### AIM OF THE EXERCISE
Determine the number of lines below that contain "IdentifiedObject". Write nothing but that number.

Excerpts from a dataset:
◆ ◆ ◆ ◆

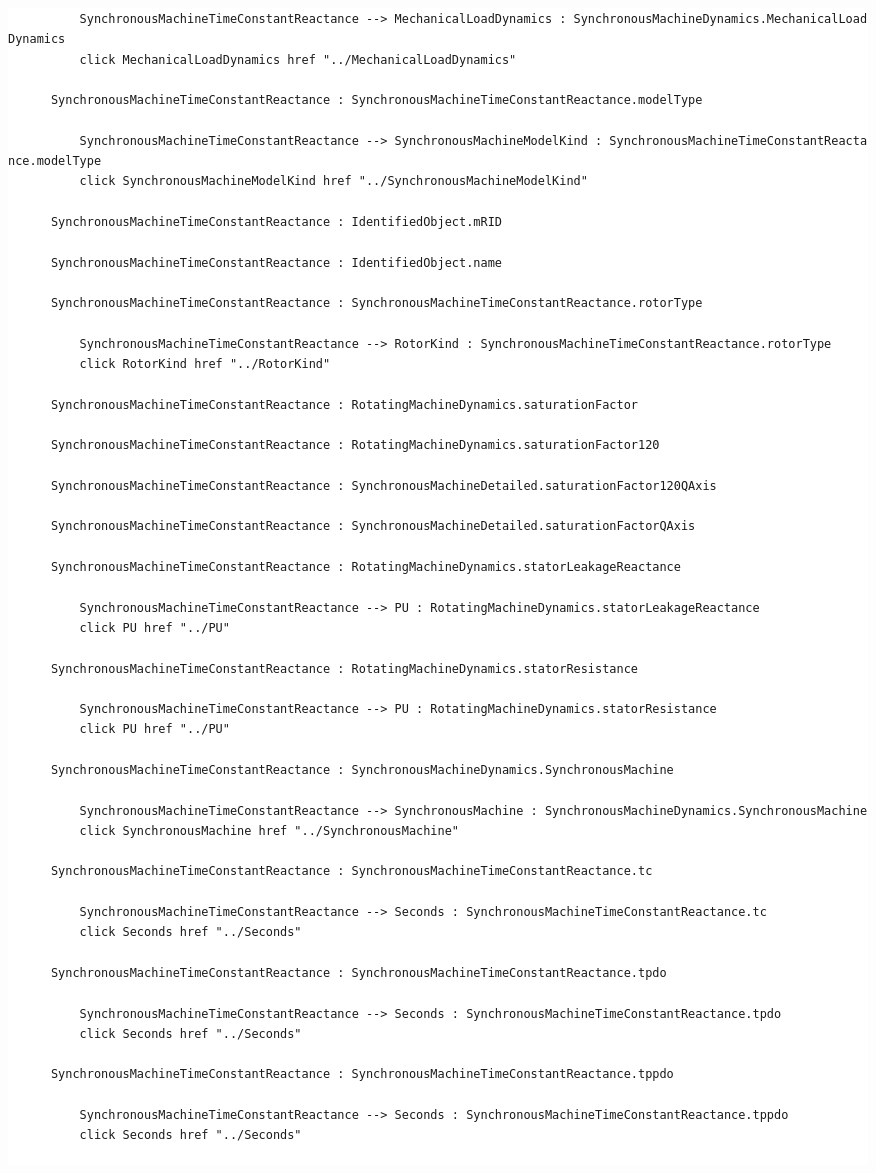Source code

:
 ```mermaid
          SynchronousMachineTimeConstantReactance --> MechanicalLoadDynamics : SynchronousMachineDynamics.MechanicalLoadDynamics
          click MechanicalLoadDynamics href "../MechanicalLoadDynamics"
        
      SynchronousMachineTimeConstantReactance : SynchronousMachineTimeConstantReactance.modelType
        
          SynchronousMachineTimeConstantReactance --> SynchronousMachineModelKind : SynchronousMachineTimeConstantReactance.modelType
          click SynchronousMachineModelKind href "../SynchronousMachineModelKind"
        
      SynchronousMachineTimeConstantReactance : IdentifiedObject.mRID
        
      SynchronousMachineTimeConstantReactance : IdentifiedObject.name
        
      SynchronousMachineTimeConstantReactance : SynchronousMachineTimeConstantReactance.rotorType
        
          SynchronousMachineTimeConstantReactance --> RotorKind : SynchronousMachineTimeConstantReactance.rotorType
          click RotorKind href "../RotorKind"
        
      SynchronousMachineTimeConstantReactance : RotatingMachineDynamics.saturationFactor
        
      SynchronousMachineTimeConstantReactance : RotatingMachineDynamics.saturationFactor120
        
      SynchronousMachineTimeConstantReactance : SynchronousMachineDetailed.saturationFactor120QAxis
        
      SynchronousMachineTimeConstantReactance : SynchronousMachineDetailed.saturationFactorQAxis
        
      SynchronousMachineTimeConstantReactance : RotatingMachineDynamics.statorLeakageReactance
        
          SynchronousMachineTimeConstantReactance --> PU : RotatingMachineDynamics.statorLeakageReactance
          click PU href "../PU"
        
      SynchronousMachineTimeConstantReactance : RotatingMachineDynamics.statorResistance
        
          SynchronousMachineTimeConstantReactance --> PU : RotatingMachineDynamics.statorResistance
          click PU href "../PU"
        
      SynchronousMachineTimeConstantReactance : SynchronousMachineDynamics.SynchronousMachine
        
          SynchronousMachineTimeConstantReactance --> SynchronousMachine : SynchronousMachineDynamics.SynchronousMachine
          click SynchronousMachine href "../SynchronousMachine"
        
      SynchronousMachineTimeConstantReactance : SynchronousMachineTimeConstantReactance.tc
        
          SynchronousMachineTimeConstantReactance --> Seconds : SynchronousMachineTimeConstantReactance.tc
          click Seconds href "../Seconds"
        
      SynchronousMachineTimeConstantReactance : SynchronousMachineTimeConstantReactance.tpdo
        
          SynchronousMachineTimeConstantReactance --> Seconds : SynchronousMachineTimeConstantReactance.tpdo
          click Seconds href "../Seconds"
        
      SynchronousMachineTimeConstantReactance : SynchronousMachineTimeConstantReactance.tppdo
        
          SynchronousMachineTimeConstantReactance --> Seconds : SynchronousMachineTimeConstantReactance.tppdo
          click Seconds href "../Seconds"
        
```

◆ ◆ ◆ ◆

### YOUR SOLUTION
2